# TRECHO:
Estes refugiados expressam por meio da arte os perigos da jornada até a Europa
Para os eritreus, atravessar o mar Mediterrâneo é apenas uma das várias etapas de uma perigosa viagem.
Mebrahtu é um homem de 45 anos com uma missão.
Ele é um refugiado da Eritreia e sabe que milhares de outras pessoas sonham em ir para a Europa. Mas ele teme que muitos não entendam os riscos da travessia.
Por isso ele está pintando quais são esses riscos. Mebrahtu começou a pintar quando era jovem, depois que viu seu irmão fazendo o mesmo. Agora ele tenta colocar em prática todos esses anos de autoaprendizado para salvar vidas.
Denis Bosnic/Jesuit Refugee Service
Mebrahtu dá aulas em um campo de refugiados em Mai Aini, no norte da Etiópia.
Milhares de eritreus estão indo para a Etiópia a fim de escapar de uma série de violações de direitos humanos, desde perseguições políticas e serviço militar obrigatório até trabalho forçado. Muitos também estão fugindo da pobreza.
No campo onde vive Mebrahtu, 50% da população é composta por crianças. Eles estão sedentos para expressar o que vêm passando e quais são seus medos. Há cerca de três anos, Mebrahtu ensina cerca de 50 estudantes em um centro para jovens administrado pelo Serviço Jesuíta aos Refugiados (JRS), organização internacional de auxílio.
No entanto, pode ser bem difícil sentir que há um futuro pela frente quando você vive em um campo de refugiados. Muitas pessoas se sentem tentadas a buscar uma vida melhor na Europa. Em 2016, quase 130 mil pessoas já atravessaram o mar Mediterrâneo vindas da Africa até a costa da Itália.
Denis Bosnic/Jesuit Refugee Service
Embora seus alunos sejam talentosos, as imagens que eles criam não são belas — no sentido literal e figurativo.
A jornada da Eritreia até a Europa já tirou muitas vidas, e Mebrahtu quer que as pessoas saibam o que virá pela frente caso decidam partir.

# MATERIAL FORNECIDO:
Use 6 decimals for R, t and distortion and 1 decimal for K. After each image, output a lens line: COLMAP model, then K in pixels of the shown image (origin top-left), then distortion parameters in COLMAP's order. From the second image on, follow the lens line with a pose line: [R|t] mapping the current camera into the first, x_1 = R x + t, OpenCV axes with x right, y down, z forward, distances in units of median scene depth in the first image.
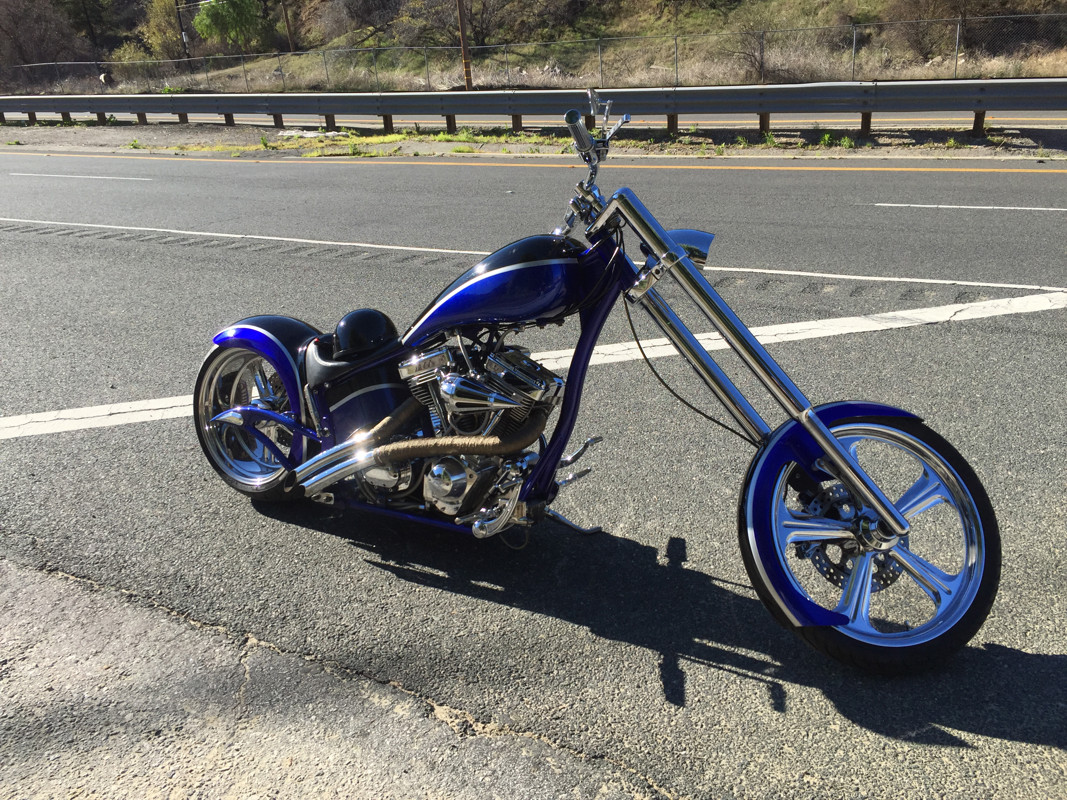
lens RADIAL K [[896.4, 0, 534.7], [0, 896.4, 405.0], [0, 0, 1]] dist [0.071059, -0.080104]
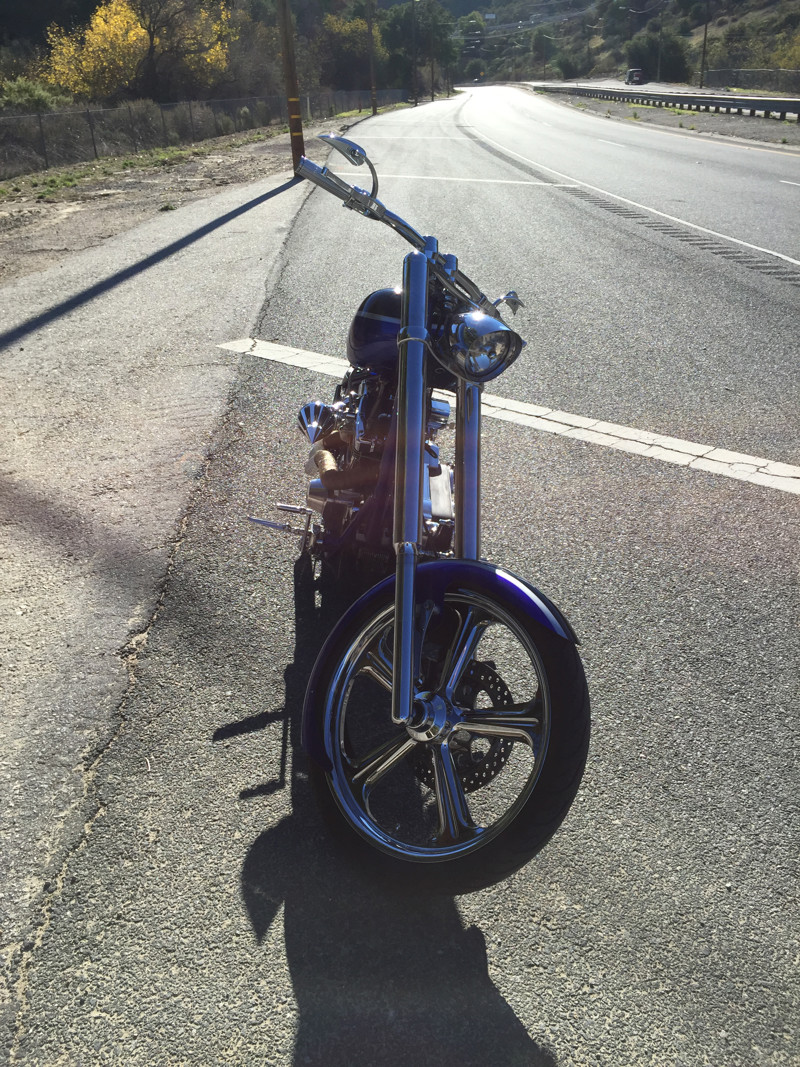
lens RADIAL K [[896.4, 0, 403.4], [0, 896.4, 533.0], [0, 0, 1]] dist [0.071059, -0.080104]
pose [[0.543892, 0.396942, -0.739337, 0.143084], [-0.318013, 0.912830, 0.256143, -0.034005], [0.776563, 0.095804, 0.622713, 0.072230]]
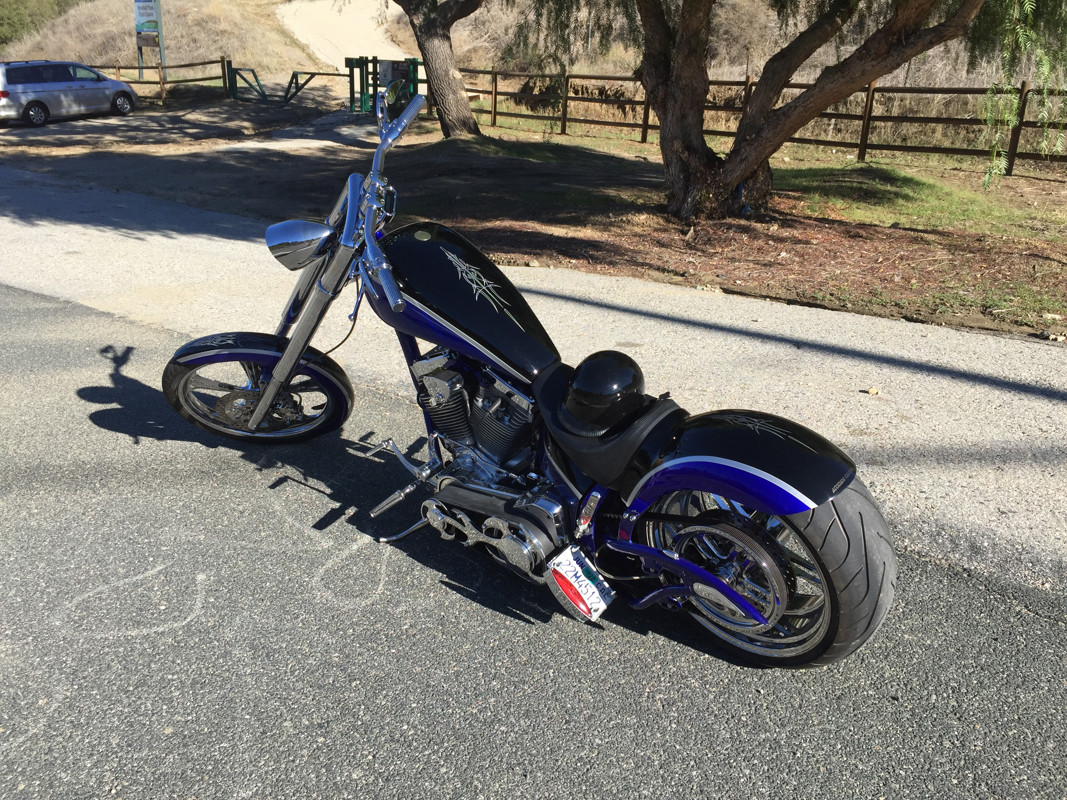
lens RADIAL K [[896.4, 0, 528.6], [0, 896.4, 404.6], [0, 0, 1]] dist [0.071059, -0.080104]
pose [[-0.978979, -0.028831, 0.201912, -0.056645], [0.110738, 0.756206, 0.644895, -0.119611], [-0.171281, 0.653698, -0.737117, 0.324465]]
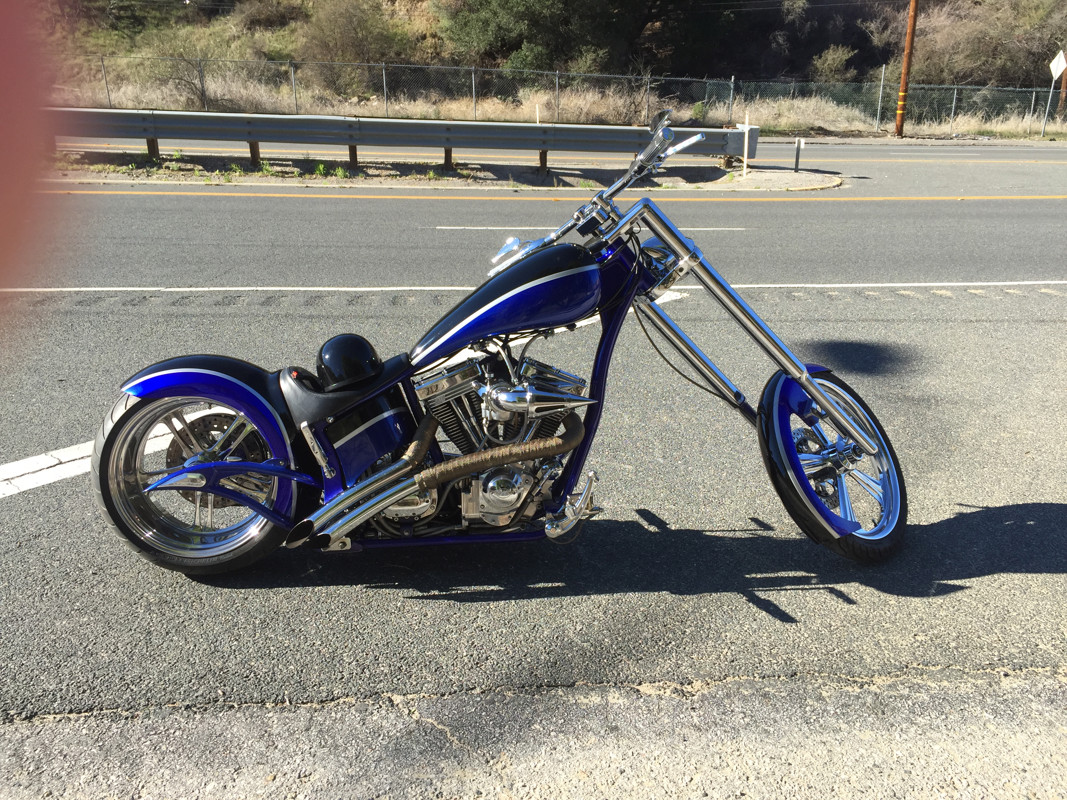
lens RADIAL K [[896.4, 0, 538.3], [0, 896.4, 397.3], [0, 0, 1]] dist [0.071059, -0.080104]
pose [[0.815883, -0.129565, 0.563514, -0.112527], [0.151712, 0.988396, 0.007599, -0.003856], [-0.557959, 0.079292, 0.826072, 0.024996]]
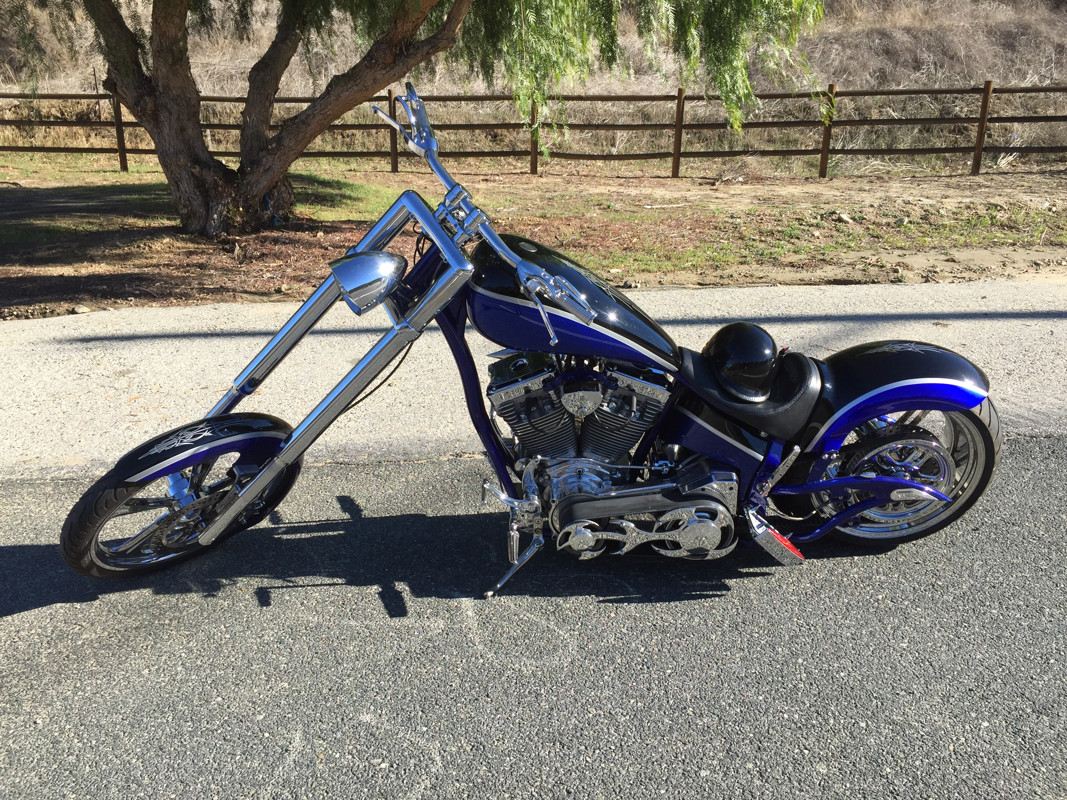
lens RADIAL K [[896.4, 0, 531.2], [0, 896.4, 395.0], [0, 0, 1]] dist [0.071059, -0.080104]
pose [[-0.854533, 0.226943, -0.467195, 0.081081], [-0.133357, 0.773474, 0.619640, -0.113700], [0.501986, 0.591806, -0.630695, 0.295702]]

# O QUE FAZER:
1. Redigite o trecho sobre os refugiados eritreus entre "Mebrahtu é um" e "riscos da travessia.", inclusive.
2. Responda com base no trecho sobre os refugiados eritreus:
(a) Quantos anos tem Mebrahtu?
(b) Em que lugar fica o campo de refugiados onde Mebrahtu dá aulas?
(c) Quantas pessoas atravessaram o mar Mediterrâneo da África até a costa da Itália em 2016?
3. Prossiga com o trecho sobre os refugiados eritreus a partir da última frase apresentada.
O material foi obtido de uma fonte diferente.

# RESPOSTAS POR ITEM:
1.
Mebrahtu é um homem de 45 anos com uma missão.
Ele é um refugiado da Eritreia e sabe que milhares de outras pessoas sonham em ir para a Europa. Mas ele teme que muitos não entendam os riscos da travessia.

2.
(a) Mebrahtu tem 45 anos.
(b) O campo fica em Mai Aini, no norte da Etiópia.
(c) Quase 130 mil pessoas fizeram essa travessia.

3.
Chegar no destino com segurança exige coragem e sorte — além de dinheiro. Mebrahtu aprendeu isso com as histórias de terror que já ouviu. Um conhecido de Mebrahtu foi sequestrado com refugiados no Egito por pessoas que ameaçaram não libertar ninguém sem resgate. O homem contou a Mebrahtu que os sequestradores o puseram em um carro e mostraram a ele uma caveira humana.
Ele escapou e conseguiu voltar para o campo de refugiados na Etiópia. Isso faz com que ele tenha sido uma das pessoas mais sortudas a não ter completado a jornada: Muitos são abandonadas no deserto ou acabam morrendo de fome. Mulheres e crianças são constantemente abusadas.
Quando Mebrahtu pensa sobre as histórias de riscos e abusos que são tão comuns, ele fica triste, mas não necessariamente surpreso.
"Não dá para esperar que pessoas desalmadas sejam misericordiosas", disse. Seus estudantes e ele dividiram suas histórias com o JRS em abril para a campanha "Artistas em Movimento" da organização.
Denis Bosnic/Jesuit Refugee Service
Mebrahtu quer usar a arte para mostrar os perigos de imigrar ilegalmente para a Europa — e, quem sabe, convencer as pessoas a não correrem esse risco.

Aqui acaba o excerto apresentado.